Plastic Logic, for its part, had planned to sell versions of the Que starting at $650 and reaching as high as $800.
“Plastic Logic got much acclaim, but the price was too high, especially after the iPad came out,” said Avi Greengart, director of consumer devices at Current Analysis.
What’s less clear is whether there’s an appetite for a midpriced hybrid device that combines some functions of a computer with a basic e-reader. California-based Spring Design makes a snazzy device called Alex ($399) that looks like a Kindle, but it also includes a small LCD color screen for surfing the Internet and checking e-mail.

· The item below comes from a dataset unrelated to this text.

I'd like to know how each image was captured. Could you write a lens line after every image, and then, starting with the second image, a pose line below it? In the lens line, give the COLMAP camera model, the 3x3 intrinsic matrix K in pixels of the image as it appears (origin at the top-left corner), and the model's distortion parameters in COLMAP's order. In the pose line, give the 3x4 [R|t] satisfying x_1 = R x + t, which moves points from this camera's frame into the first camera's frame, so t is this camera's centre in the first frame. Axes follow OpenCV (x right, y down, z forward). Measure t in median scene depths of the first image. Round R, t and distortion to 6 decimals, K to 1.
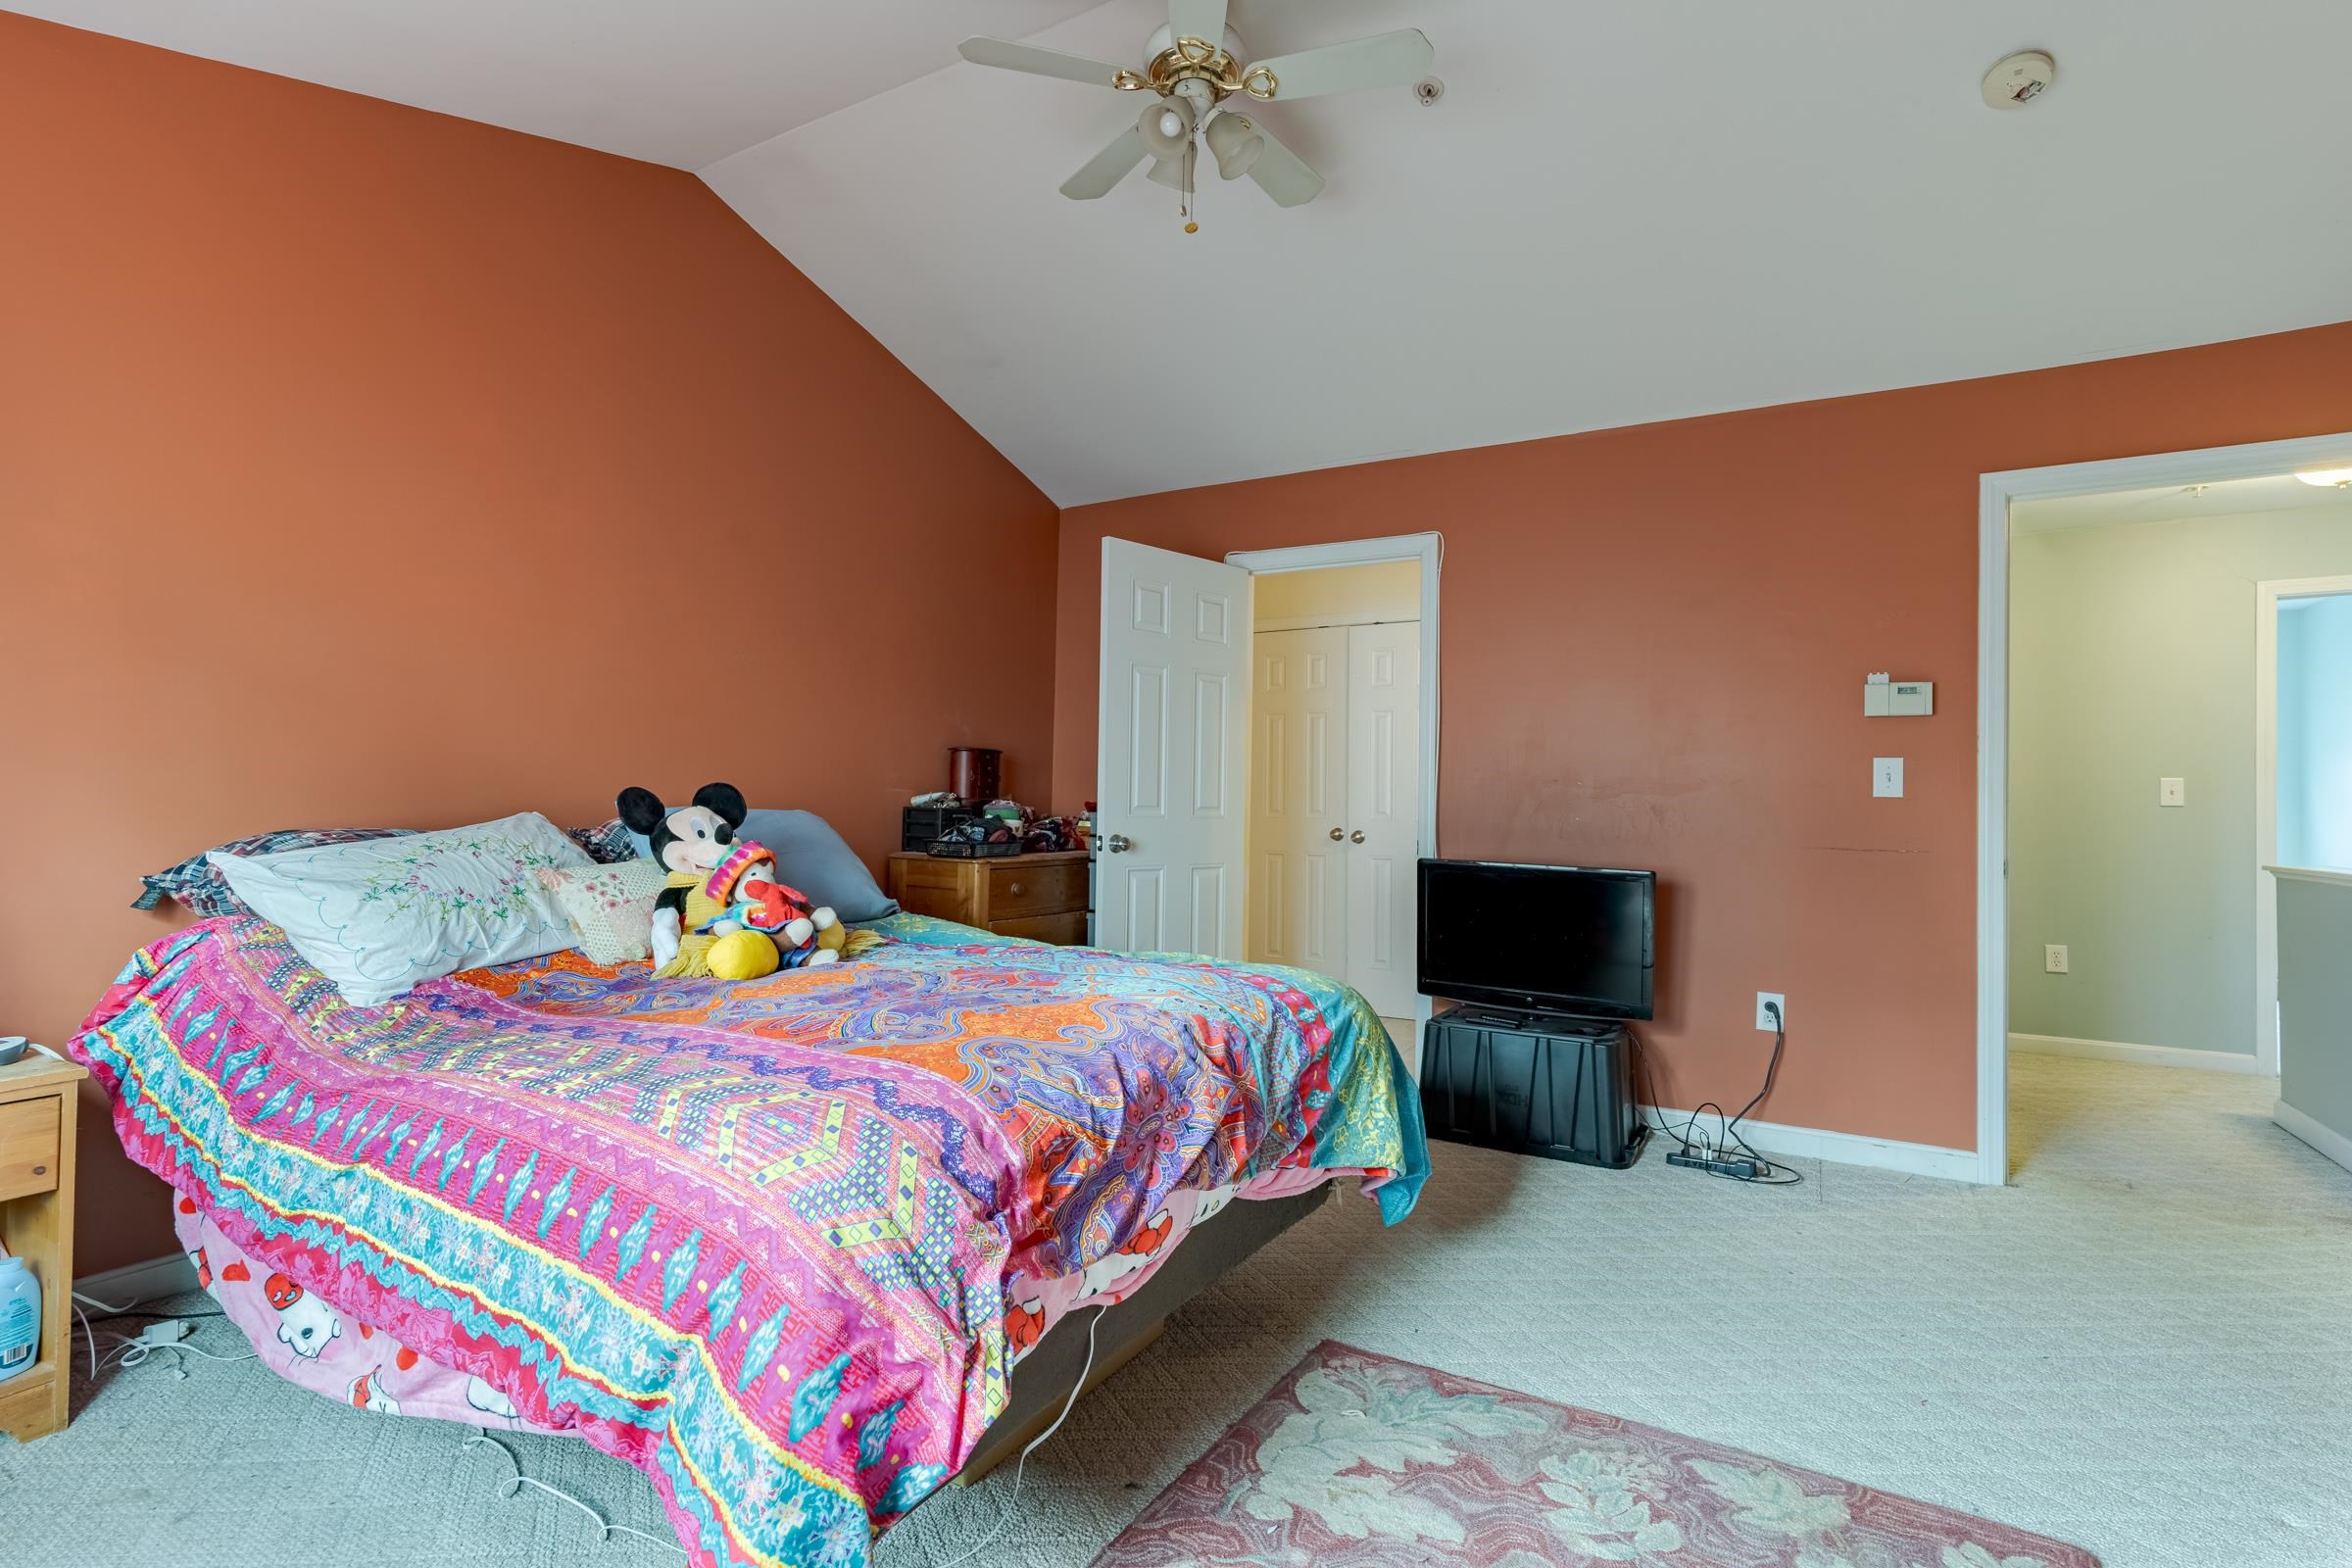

Spring Design spokeswoman Pat Meier-Johnson said the company has no plans to reduce its price. She asserts there is a market for a device that combines easy Internet browsing with the small size of an e-reader, which weighs half as much as an iPad.
“The iPad is fantastic, but the Alex is very different than other devices,” she said.
Many analysts are skeptical. Allen Weiner of Gartner Inc. calls devices like the Alex a “tweener” that is unlikely to carve out a successful niche between the iPad and Kindle. The price of those devices would have to come down sharply, making it difficult for new companies to recoup their development costs and turn a profit, he said.
Price cuts on the Kindle and Nook, meanwhile, will make it harder for new rivals, especially little-known ones, to break into the market at the low end. Both Amazon and Barnes have powerful brand names in the book business, massive marketing muscle and huge distribution networks — not to mention big head starts.
“When you go into Best Buy, are you going to buy an e-reader from iWho or are you going to buy a Kindle or a Sony?” said analyst James Brehm with Frost & Sullivan. “You are going to buy the Kindle or Sony.”
Apple has offered customers another e-reader option with its iPad, which weighs just 1½ pounds. Apple sells books for the device – marketed primarily as a tablet PC – through its online store.
Amazon.com has dominated the electronic book market for the past few years with the Kindle, but recent releases from Barnes & Noble and Apple are offering formidable competition.